GOAL OF THE EXERCISE: Please retype the entries exactly as they stand, leaving out any pictures.

((

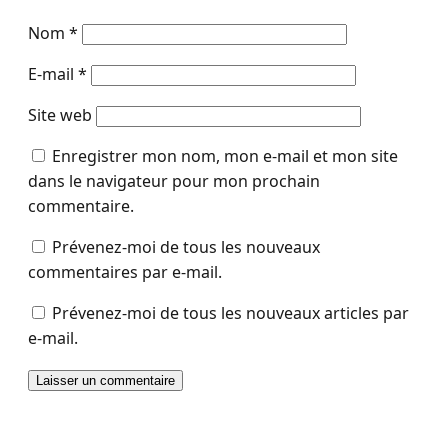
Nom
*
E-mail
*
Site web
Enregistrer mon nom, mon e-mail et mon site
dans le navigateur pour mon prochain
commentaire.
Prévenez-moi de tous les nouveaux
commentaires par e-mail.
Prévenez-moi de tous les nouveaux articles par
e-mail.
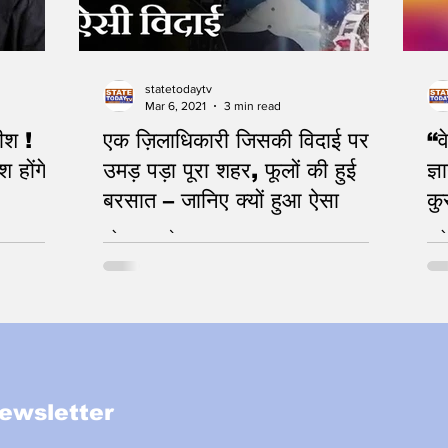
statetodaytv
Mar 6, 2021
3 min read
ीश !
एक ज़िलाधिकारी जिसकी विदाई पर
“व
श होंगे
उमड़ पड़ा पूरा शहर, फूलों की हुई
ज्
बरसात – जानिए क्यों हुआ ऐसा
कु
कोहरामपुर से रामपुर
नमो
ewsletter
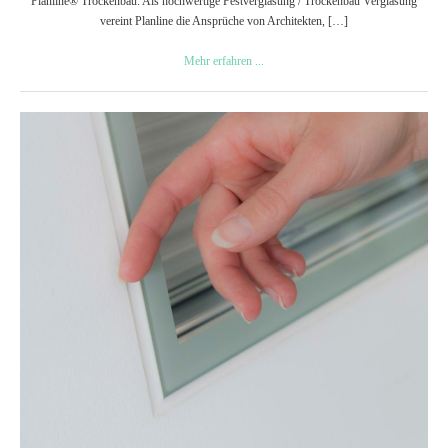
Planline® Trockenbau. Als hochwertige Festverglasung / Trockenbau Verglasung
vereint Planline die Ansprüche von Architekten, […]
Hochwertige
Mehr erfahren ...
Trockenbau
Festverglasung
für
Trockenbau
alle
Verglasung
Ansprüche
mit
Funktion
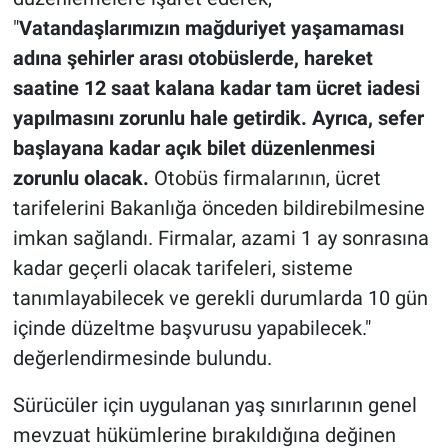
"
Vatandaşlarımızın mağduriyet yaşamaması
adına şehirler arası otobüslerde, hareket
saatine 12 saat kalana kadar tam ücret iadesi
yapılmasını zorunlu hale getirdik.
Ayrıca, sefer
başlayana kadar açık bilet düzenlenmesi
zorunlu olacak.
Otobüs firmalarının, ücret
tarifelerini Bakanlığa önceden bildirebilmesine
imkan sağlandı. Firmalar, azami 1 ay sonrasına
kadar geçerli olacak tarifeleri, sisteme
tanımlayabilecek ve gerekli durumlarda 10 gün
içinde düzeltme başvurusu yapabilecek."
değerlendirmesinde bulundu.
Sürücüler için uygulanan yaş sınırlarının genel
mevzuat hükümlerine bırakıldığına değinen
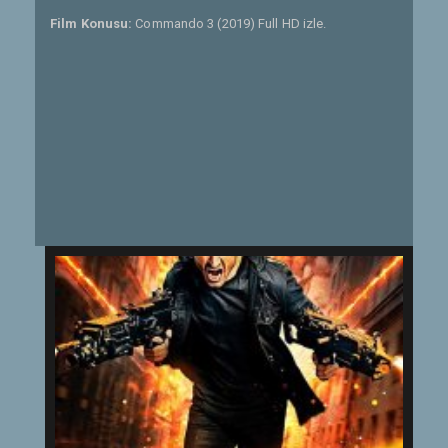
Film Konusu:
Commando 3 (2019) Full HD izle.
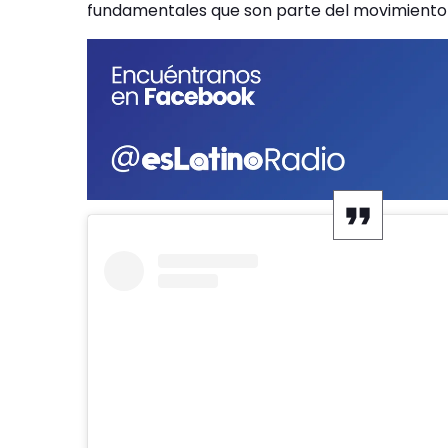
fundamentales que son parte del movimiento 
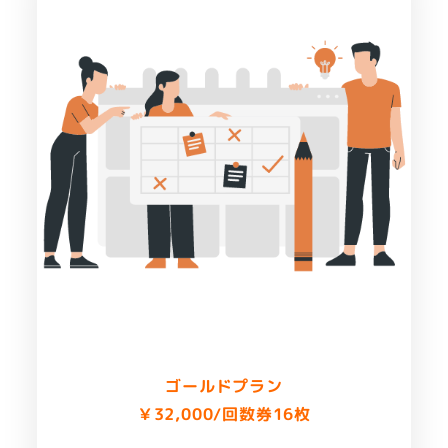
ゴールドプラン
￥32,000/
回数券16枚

))

RESULT FOR THIS TASK:
Nom
*
E-mail
*
Site web
Enregistrer mon nom, mon e-mail et mon site
dans le navigateur pour mon prochain
commentaire.
Prévenez-moi de tous les nouveaux
commentaires par e-mail.
Prévenez-moi de tous les nouveaux articles par
e-mail.
statetodaytv
Mar 6, 2021
3 min read
ीश !
एक ज़िलाधिकारी जिसकी विदाई पर
“व
श होंगे
उमड़ पड़ा पूरा शहर, फूलों की हुई
ज्
बरसात – जानिए क्यों हुआ ऐसा
कु
कोहरामपुर से रामपुर
नमो
ewsletter
Planline® Trockenbau. Als hochwertige Festverglasung / Trockenbau Verglasung
vereint Planline die Ansprüche von Architekten, […]
Hochwertige
Mehr erfahren ...
Trockenbau
Festverglasung
für
Trockenbau
alle
Verglasung
Ansprüche
mit
Funktion
"
Vatandaşlarımızın mağduriyet yaşamaması
adına şehirler arası otobüslerde, hareket
saatine 12 saat kalana kadar tam ücret iadesi
yapılmasını zorunlu hale getirdik.
Ayrıca, sefer
başlayana kadar açık bilet düzenlenmesi
zorunlu olacak.
Otobüs firmalarının, ücret
tarifelerini Bakanlığa önceden bildirebilmesine
imkan sağlandı. Firmalar, azami 1 ay sonrasına
kadar geçerli olacak tarifeleri, sisteme
tanımlayabilecek ve gerekli durumlarda 10 gün
içinde düzeltme başvurusu yapabilecek."
değerlendirmesinde bulundu.
Sürücüler için uygulanan yaş sınırlarının genel
mevzuat hükümlerine bırakıldığına değinen
Film Konusu:
Commando 3 (2019) Full HD izle.
fundamentales que son parte del movimiento 
ゴールドプラン
￥32,000/
回数券16枚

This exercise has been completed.